**Exercise instructions**
Give back, word for word, the lines in the listing below from the one holding "left wrist: (87, 313)" down to the one holding "right ankle: (89, 852)", both ends included.

*** Begin section ***

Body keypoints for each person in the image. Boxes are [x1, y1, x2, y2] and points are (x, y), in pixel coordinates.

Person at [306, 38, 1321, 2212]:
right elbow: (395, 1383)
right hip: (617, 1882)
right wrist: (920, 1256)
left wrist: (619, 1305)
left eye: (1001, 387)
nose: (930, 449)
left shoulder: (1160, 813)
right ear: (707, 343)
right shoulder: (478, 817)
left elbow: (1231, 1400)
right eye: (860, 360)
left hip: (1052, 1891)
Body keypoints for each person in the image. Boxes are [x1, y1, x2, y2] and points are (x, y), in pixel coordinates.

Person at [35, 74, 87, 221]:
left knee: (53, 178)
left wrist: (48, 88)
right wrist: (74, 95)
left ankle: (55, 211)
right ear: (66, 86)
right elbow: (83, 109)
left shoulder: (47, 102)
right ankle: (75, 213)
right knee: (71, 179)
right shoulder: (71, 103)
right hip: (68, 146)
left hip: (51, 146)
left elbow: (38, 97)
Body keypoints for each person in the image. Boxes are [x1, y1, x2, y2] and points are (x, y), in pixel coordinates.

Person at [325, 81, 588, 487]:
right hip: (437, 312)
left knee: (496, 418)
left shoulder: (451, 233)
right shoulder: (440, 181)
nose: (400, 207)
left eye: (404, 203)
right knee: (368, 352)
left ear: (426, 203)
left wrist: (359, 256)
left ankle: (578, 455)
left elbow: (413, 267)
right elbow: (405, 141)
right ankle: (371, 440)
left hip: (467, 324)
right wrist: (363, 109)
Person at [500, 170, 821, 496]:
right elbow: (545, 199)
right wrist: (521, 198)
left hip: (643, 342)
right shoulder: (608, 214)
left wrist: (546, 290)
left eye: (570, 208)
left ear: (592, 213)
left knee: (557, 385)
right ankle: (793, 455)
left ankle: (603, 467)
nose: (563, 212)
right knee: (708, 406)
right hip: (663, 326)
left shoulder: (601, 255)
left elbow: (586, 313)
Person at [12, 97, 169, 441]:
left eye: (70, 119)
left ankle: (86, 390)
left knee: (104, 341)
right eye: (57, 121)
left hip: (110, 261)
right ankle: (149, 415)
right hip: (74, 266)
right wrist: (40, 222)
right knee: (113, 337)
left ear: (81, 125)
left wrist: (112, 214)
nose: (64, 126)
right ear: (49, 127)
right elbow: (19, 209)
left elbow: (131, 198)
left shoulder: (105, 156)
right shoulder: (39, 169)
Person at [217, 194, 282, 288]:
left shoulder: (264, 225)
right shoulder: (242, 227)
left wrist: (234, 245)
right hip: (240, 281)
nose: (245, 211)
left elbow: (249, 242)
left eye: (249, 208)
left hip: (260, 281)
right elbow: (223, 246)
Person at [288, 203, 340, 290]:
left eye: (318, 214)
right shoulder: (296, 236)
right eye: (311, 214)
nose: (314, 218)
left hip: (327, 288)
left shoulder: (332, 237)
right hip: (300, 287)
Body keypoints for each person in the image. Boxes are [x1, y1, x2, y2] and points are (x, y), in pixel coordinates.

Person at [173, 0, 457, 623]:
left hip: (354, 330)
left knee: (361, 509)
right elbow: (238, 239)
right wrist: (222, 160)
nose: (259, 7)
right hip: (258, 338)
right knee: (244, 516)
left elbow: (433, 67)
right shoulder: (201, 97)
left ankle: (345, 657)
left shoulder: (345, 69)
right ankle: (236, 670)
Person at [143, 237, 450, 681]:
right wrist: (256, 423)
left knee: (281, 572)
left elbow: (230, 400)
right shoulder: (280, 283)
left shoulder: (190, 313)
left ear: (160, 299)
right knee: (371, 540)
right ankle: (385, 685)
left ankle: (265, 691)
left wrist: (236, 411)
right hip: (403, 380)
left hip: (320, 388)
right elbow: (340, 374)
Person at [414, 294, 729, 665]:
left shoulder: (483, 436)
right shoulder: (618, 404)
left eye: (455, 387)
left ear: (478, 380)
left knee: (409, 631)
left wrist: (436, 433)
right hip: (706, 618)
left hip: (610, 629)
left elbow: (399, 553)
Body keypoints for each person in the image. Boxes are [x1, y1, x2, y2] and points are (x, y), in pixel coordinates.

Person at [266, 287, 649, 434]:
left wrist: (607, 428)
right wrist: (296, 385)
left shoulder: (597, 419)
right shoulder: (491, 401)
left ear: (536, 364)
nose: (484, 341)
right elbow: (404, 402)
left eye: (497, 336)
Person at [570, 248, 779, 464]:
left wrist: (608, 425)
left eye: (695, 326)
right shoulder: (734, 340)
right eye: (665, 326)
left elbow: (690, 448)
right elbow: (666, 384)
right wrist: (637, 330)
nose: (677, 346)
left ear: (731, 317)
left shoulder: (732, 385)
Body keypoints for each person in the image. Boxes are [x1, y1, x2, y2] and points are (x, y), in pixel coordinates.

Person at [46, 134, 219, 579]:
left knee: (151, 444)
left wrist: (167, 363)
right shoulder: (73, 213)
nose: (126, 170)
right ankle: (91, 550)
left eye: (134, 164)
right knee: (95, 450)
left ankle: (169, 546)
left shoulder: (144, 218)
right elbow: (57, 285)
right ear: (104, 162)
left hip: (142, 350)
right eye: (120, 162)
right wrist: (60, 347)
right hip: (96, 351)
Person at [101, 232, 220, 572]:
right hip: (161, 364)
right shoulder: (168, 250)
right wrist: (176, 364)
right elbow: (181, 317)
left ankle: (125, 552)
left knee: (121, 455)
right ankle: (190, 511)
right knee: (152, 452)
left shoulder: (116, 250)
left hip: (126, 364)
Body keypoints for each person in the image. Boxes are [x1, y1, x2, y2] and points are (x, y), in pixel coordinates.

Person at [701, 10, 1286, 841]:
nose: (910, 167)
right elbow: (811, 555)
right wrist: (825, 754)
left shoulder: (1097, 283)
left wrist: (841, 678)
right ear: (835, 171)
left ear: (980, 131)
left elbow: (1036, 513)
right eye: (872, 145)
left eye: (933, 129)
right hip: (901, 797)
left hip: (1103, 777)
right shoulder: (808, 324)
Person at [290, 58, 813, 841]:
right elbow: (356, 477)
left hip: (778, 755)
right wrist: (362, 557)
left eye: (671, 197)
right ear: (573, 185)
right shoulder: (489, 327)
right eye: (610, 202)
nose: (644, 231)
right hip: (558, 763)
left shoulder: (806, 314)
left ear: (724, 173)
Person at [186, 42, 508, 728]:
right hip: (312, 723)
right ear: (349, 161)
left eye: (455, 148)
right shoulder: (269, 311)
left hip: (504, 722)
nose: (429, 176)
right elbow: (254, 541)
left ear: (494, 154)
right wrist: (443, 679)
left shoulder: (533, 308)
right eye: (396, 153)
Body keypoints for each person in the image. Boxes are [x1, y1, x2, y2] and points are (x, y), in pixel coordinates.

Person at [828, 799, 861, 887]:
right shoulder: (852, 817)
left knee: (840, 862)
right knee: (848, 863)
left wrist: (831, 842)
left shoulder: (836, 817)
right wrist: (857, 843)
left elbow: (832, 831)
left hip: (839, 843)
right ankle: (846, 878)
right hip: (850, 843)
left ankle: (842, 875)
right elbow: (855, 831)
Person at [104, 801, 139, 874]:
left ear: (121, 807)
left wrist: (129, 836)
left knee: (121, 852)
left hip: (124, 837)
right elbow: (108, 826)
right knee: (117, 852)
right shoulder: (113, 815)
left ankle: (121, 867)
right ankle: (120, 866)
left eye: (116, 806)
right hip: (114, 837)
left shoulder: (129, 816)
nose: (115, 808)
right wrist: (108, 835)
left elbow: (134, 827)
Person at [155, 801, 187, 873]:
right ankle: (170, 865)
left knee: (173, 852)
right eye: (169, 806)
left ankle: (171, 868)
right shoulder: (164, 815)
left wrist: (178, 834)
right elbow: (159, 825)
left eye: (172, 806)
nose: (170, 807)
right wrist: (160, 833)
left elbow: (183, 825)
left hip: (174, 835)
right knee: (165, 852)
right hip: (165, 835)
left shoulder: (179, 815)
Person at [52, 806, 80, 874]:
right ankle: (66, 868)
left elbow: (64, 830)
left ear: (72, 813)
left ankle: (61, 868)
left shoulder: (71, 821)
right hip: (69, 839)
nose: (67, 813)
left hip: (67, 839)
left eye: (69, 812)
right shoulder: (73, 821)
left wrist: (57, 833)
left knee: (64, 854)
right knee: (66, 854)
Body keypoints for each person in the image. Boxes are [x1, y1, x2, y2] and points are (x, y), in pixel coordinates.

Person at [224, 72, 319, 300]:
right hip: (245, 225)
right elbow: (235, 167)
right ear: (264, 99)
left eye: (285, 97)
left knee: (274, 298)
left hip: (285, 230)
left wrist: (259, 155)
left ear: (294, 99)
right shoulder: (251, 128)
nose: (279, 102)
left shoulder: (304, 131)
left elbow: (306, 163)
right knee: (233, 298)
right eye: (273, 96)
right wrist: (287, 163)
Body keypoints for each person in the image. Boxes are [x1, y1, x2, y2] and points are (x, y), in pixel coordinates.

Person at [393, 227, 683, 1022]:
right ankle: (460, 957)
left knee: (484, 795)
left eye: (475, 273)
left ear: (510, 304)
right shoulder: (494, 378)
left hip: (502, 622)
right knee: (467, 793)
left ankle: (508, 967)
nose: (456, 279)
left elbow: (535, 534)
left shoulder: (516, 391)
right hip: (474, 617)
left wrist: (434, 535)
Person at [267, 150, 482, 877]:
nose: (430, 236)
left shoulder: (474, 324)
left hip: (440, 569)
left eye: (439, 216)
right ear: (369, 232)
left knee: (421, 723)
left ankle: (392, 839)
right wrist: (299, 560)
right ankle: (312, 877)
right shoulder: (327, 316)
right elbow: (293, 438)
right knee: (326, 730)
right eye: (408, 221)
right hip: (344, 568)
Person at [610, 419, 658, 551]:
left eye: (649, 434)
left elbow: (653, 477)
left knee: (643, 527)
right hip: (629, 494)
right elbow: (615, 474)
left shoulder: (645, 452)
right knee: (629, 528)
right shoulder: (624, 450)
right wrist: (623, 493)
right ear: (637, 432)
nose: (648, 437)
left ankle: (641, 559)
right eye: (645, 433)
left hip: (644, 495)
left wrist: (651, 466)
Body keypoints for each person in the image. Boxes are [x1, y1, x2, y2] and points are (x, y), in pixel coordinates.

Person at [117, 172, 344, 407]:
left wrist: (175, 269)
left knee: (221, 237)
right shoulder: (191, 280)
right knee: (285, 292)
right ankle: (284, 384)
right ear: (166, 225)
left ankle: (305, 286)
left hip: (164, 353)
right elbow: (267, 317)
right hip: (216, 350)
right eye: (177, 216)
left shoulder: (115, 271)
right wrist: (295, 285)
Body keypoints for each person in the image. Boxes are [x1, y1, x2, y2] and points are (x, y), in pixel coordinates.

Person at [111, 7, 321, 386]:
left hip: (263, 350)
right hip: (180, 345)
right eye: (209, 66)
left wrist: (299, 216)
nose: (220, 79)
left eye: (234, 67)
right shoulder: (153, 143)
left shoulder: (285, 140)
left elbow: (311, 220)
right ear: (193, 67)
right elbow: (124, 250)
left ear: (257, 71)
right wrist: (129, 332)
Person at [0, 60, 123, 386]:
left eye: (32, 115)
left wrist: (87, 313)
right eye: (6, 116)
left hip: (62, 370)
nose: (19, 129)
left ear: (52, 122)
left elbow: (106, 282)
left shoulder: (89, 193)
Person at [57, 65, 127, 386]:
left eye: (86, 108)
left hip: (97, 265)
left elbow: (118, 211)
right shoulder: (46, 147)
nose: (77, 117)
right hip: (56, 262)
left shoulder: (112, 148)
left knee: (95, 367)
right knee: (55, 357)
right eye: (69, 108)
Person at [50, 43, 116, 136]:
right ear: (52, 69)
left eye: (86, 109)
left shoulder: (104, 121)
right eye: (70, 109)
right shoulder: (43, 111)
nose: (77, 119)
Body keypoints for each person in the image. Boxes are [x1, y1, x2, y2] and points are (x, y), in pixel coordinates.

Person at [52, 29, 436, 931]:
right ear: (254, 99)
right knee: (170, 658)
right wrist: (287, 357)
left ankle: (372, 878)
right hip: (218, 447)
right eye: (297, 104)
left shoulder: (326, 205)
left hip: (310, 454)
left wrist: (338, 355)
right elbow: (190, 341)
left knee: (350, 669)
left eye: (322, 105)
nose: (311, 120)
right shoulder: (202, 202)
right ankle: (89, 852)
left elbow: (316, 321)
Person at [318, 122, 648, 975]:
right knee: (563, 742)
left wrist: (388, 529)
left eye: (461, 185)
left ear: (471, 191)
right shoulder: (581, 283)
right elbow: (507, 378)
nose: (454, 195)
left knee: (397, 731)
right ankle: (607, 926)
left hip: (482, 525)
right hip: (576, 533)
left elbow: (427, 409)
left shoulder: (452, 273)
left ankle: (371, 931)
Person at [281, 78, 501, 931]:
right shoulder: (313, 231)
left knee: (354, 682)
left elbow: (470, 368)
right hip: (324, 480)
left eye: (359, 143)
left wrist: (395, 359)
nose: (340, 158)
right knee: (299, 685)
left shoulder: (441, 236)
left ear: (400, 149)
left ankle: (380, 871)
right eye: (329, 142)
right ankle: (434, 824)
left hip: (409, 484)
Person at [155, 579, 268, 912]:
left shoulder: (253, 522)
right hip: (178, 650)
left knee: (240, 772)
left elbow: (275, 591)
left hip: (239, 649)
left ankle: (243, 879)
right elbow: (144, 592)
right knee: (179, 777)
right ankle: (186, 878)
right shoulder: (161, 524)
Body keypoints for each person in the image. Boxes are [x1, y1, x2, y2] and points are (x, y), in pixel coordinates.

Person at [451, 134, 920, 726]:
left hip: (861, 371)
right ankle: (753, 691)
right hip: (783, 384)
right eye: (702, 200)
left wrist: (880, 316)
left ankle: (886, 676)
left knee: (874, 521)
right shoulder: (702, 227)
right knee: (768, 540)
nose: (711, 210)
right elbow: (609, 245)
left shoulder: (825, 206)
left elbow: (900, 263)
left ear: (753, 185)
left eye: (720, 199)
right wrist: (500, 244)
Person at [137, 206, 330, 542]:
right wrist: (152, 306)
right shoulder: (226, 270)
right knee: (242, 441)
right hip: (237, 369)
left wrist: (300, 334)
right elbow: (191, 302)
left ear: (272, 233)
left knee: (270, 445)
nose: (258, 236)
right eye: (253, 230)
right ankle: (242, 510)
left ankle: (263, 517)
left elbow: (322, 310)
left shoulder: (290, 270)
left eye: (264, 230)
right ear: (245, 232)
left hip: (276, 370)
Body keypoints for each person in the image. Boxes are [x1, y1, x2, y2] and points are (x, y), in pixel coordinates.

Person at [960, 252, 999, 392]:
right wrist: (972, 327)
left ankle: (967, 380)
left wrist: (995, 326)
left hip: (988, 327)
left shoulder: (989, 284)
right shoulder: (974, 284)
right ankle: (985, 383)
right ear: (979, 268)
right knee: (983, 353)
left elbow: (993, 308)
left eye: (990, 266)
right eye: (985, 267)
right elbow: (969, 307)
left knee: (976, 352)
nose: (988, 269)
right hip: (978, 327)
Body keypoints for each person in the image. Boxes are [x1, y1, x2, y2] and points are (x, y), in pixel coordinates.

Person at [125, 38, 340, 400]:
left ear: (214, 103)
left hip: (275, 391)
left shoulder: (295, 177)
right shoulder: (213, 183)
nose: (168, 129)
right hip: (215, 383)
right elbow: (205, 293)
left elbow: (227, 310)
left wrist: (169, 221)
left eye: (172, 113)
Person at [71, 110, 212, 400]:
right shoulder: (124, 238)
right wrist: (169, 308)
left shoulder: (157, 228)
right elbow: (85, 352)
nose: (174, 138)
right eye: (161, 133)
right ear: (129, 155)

*** End section ***

**Answer space**
left wrist: (87, 313)
right eye: (6, 116)
left hip: (62, 370)
nose: (19, 129)
left ear: (52, 122)
left elbow: (106, 282)
left shoulder: (89, 193)
Person at [57, 65, 127, 386]:
left eye: (86, 108)
left hip: (97, 265)
left elbow: (118, 211)
right shoulder: (46, 147)
nose: (77, 117)
right hip: (56, 262)
left shoulder: (112, 148)
left knee: (95, 367)
right knee: (55, 357)
right eye: (69, 108)
Person at [50, 43, 116, 136]:
right ear: (52, 69)
left eye: (86, 109)
left shoulder: (104, 121)
right eye: (70, 109)
right shoulder: (43, 111)
nose: (77, 119)
Body keypoints for each person in the image. Boxes are [x1, y1, x2, y2] and points are (x, y), in pixel coordinates.

Person at [52, 29, 436, 931]:
right ear: (254, 99)
right knee: (170, 658)
right wrist: (287, 357)
left ankle: (372, 878)
right hip: (218, 447)
right eye: (297, 104)
left shoulder: (326, 205)
left hip: (310, 454)
left wrist: (338, 355)
right elbow: (190, 341)
left knee: (350, 669)
left eye: (322, 105)
nose: (311, 120)
right shoulder: (202, 202)
right ankle: (89, 852)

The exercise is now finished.